Hoopeston (2008) is a documentary about America, the decline of industry, the role of faith, and magic.

The eponymous Hoopeston, Illinois was originally known as the "Sweet Corn Capital of the World," a farming and canning powerhouse just a few hours south of Chicago. But as American industry changed and fled the midwest, Hoopeston collapsed; unemployment skyrockets and real estate and housing prices hit rock-bottom by the turn of the century.

Because buildings were cheap and plentiful in Hoopeston, a Witch School moved there from Chicago in 2003 to offer paid courses in magic. The directors of the school faced stiff opposition from religious conservatives (Hoopeston has over a dozen churches for just a few thousand residents). But the Witch School soon became a fixture in Hoopeston, one that forced some in the town to ask whether its future lies in traditional industry or in magic.

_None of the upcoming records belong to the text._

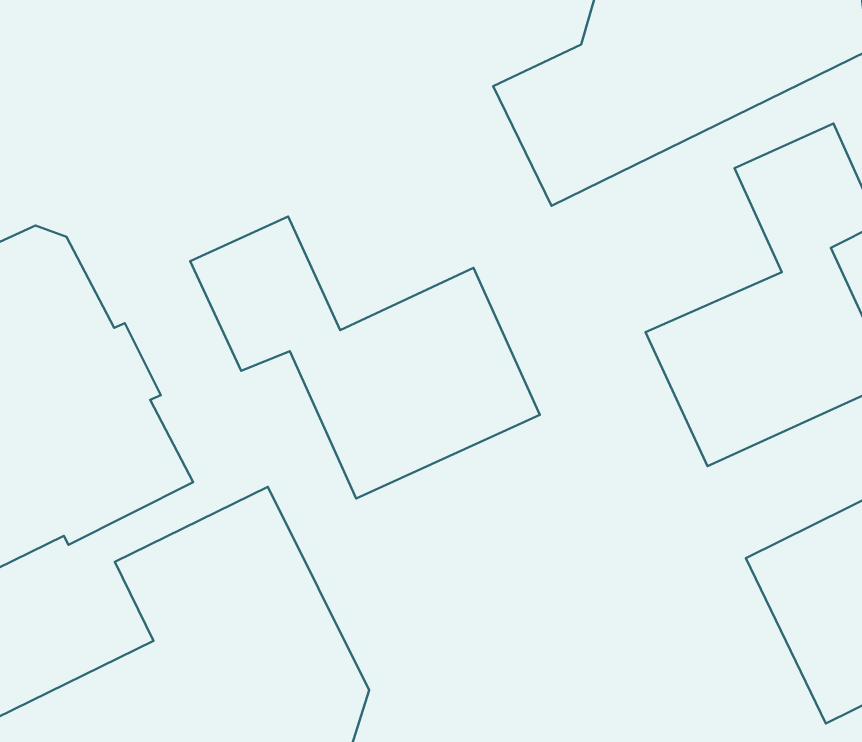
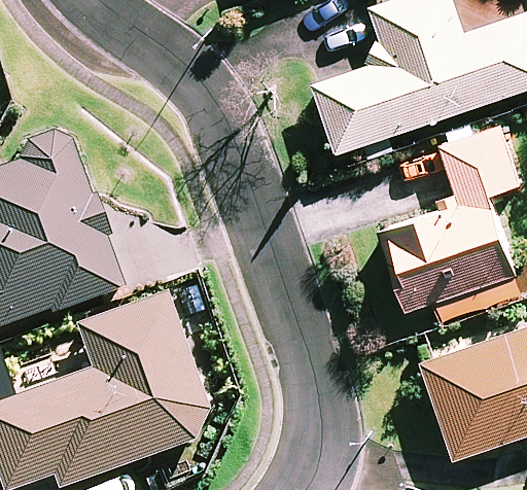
building: [190,217,540,498] -> none

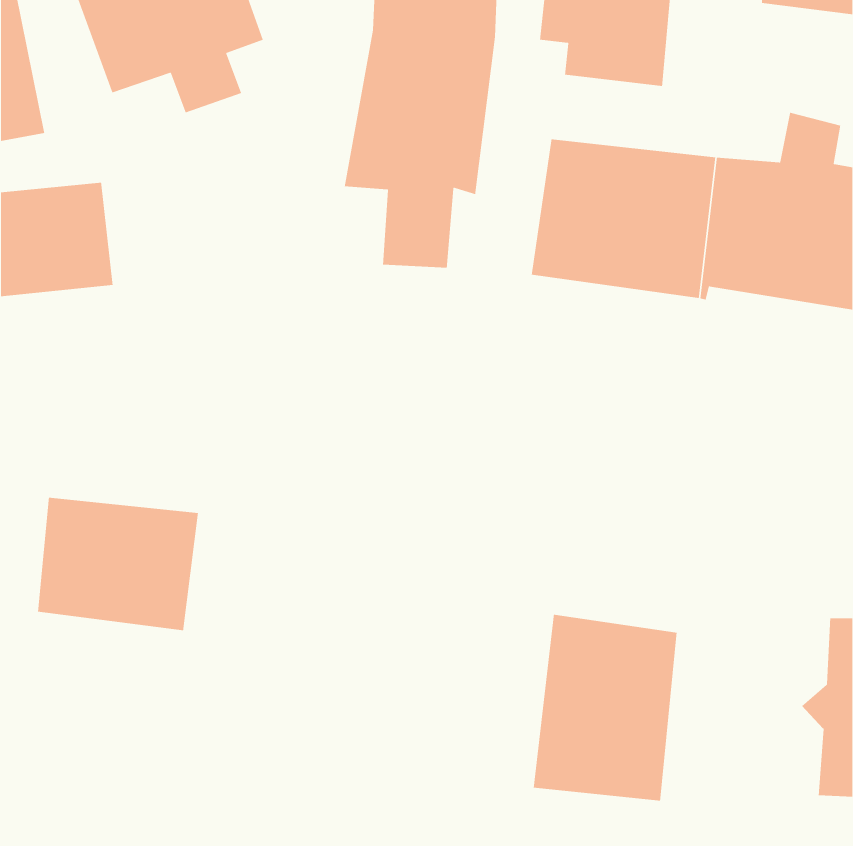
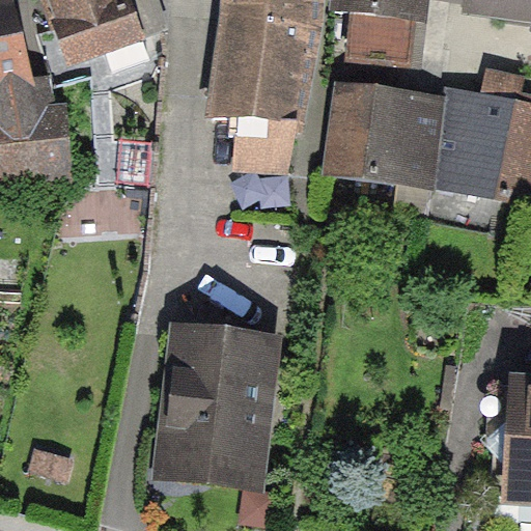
building: [37,497,199,631] -> none
building: none -> [161,331,274,476]
building: [533,614,678,801] -> none

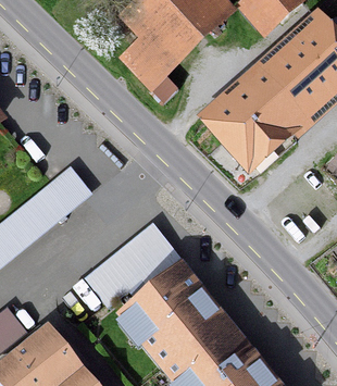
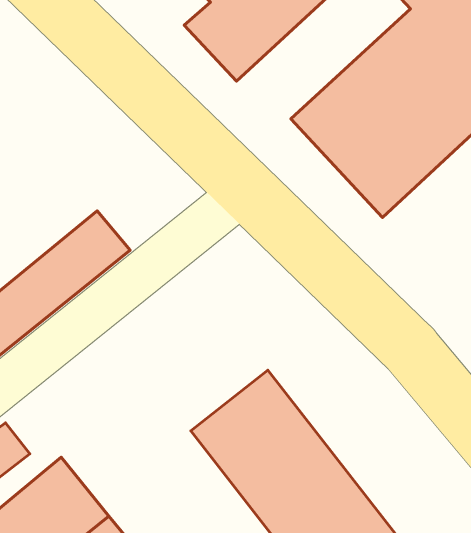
building: [83,233,170,308] -> none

Hoopeston tells the story of the former Sweet Corn Capital through the lives of its residents. A laborer struggles to find work, a young entrepreneur buys the only motel in town, the police chief battles a drug epidemic, and the Witch School's Chancellor lays plans for a vast Crystal Web.

Hoopeston premiered in America at the New York Underground Film Festival in 2008, and in Europe at the Bradford International Film Festival in 2009.